Included, Engaged and Involved recognises that in order for all children and young people to be able to become successful learners, confident individuals, responsible citizens and effective contributors, they must be included, engaged and involved throughout their time at school. Attendance at school is fundamental to achieving this aim and for some Looked After children and young people this can be particularly challenging. Guidance on promoting attendance and managing absence which includes specific reference to the needs of vulnerable children and young people, including those who are Looked After. ( http://www.scotland.gov.uk/Publications/2007/12/05100056/0).

The Scottish Government is currently developing complementary guidance on exclusion from school which will focus on the prevention and management of exclusion with a focus on vulnerable children and young people, including the impact of exclusion to Looked After children and young people. Until the guidance is finalised Circular 8/03 Exclusion from School remains current and is available from http://www.scotland.gov.uk/Publications/2003/11/18496/28823 .

The Skills for Scotland Strategy places the individual at the centre of learning and development and aims to keep young people in education post-16, and to put in place effective processes for identifying early those young people least likely to secure and sustain training and employment.
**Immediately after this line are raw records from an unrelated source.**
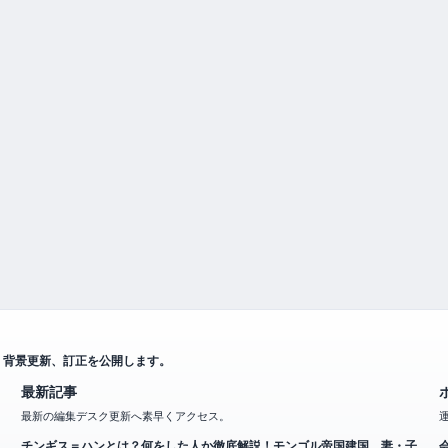
、背景更新、訂正を公開します。
最新記事
最新の編集デスク更新へ素早くアクセス。
チンギス＝ハンとは？何をした人か徹底解説！モンゴル帝国建国、妻・子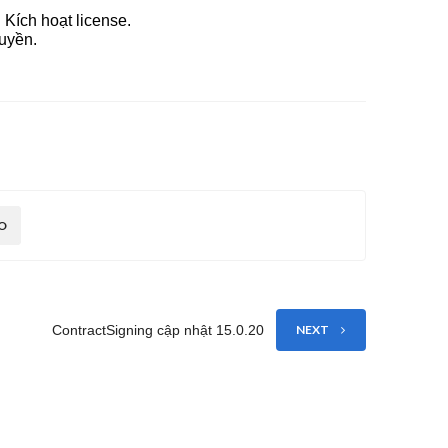
Kích hoạt license.
uyền.
O
ContractSigning cập nhật 15.0.20
NEXT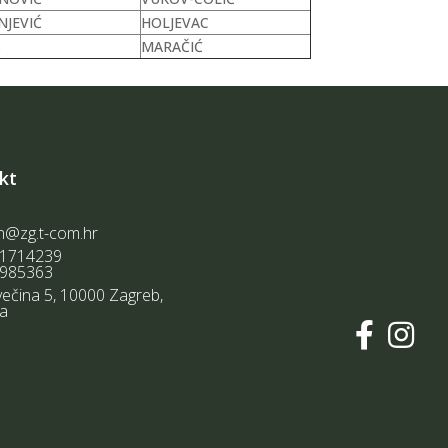
NJEVIĆ
HOLJEVAC
S
MARAČIĆ
kt
n@zg.t-com.hr
1714239
985363
ečina 5, 10000 Zagreb,
ka

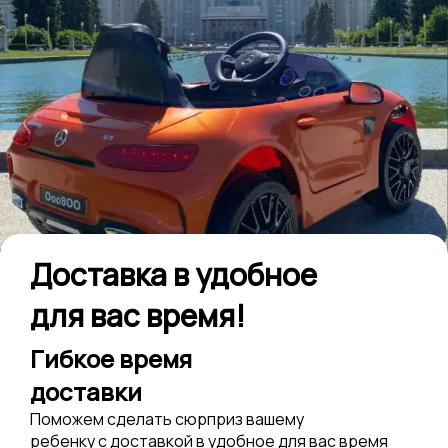
Доставка в удобное
для вас время!
Гибкое время
доставки
Поможем сделать сюрприз вашему
ребенку с доставкой в удобное для вас время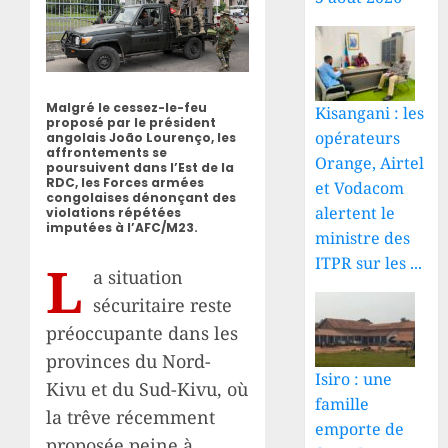
Malgré le cessez-le-feu
Kisangani : les
proposé par le président
opérateurs
angolais João Lourenço, les
affrontements se
Orange, Airtel
poursuivent dans l’Est de la
RDC, les Forces armées
et Vodacom
congolaises dénonçant des
alertent le
violations répétées
imputées à l’AFC/M23.
ministre des
ITPR sur les ...
L
a situation
sécuritaire reste
préoccupante dans les
provinces du Nord-
Isiro : une
Kivu et du Sud-Kivu, où
famille
la trêve récemment
emporte de
proposée peine à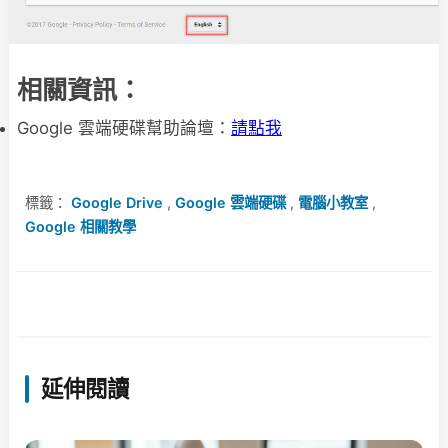
相關資訊：
Google 雲端硬碟幫助論壇：
請點我
標籤：
Google Drive
,
Google 雲端硬碟
,
電腦小教室
,
Google 相關教學
延伸閱讀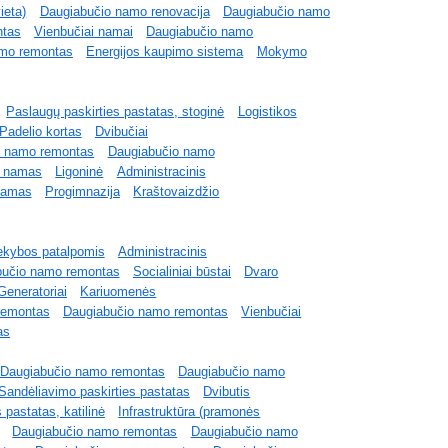
ieta)
Daugiabučio namo renovacija
Daugiabučio namo
ntas
Vienbučiai namai
Daugiabučio namo
amo remontas
Energijos kaupimo sistema
Mokymo
Paslaugų paskirties pastatas, stoginė
Logistikos
Padelio kortas
Dvibučiai
o namo remontas
Daugiabučio namo
s namas
Ligoninė
Administracinis
namas
Progimnazija
Kraštovaizdžio
ekybos patalpomis
Administracinis
bučio namo remontas
Socialiniai būstai
Dvaro
Generatoriai
Kariuomenės
remontas
Daugiabučio namo remontas
Vienbučiai
as
Daugiabučio namo remontas
Daugiabučio namo
Sandėliavimo paskirties pastatas
Dvibutis
 pastatas, katilinė
Infrastruktūra (pramonės
Daugiabučio namo remontas
Daugiabučio namo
It also includes a commitment to encouraging partnership working and encourages schools to see themselves as part of a wider lifelong learning system.

MORE CHOICES, MORE CHANCES

More Choices, More Chances aims to provide additional support to young people who are not in education, employment or training to be able to move into learning or employment by:

  • ensuring that Curriculum for Excellence provides opportunities to young people under 16 that are tailored to individual need, with flexibility and appropriate support for every young person;
  • ensuring that every young person has a clear pathway from school into learning post-16; with supported transitions and sustained opportunities;
  • ensuring that learning is a financially viable option, by considering the financial support and incentives available to young people;
  • ensuring that the right support is available to young people to find out about, engage with and sustain learning and employment; and
  • making a joint commitment to action between central and local government, employers, learning providers and support agencies to develop the service infrastructure required to meet the needs of vulnerable young people.

All of these actions are about ensuring that young people are able to access the universal services from which they should benefit, aligning mainstream systems to cater for all young people including those who need additional support.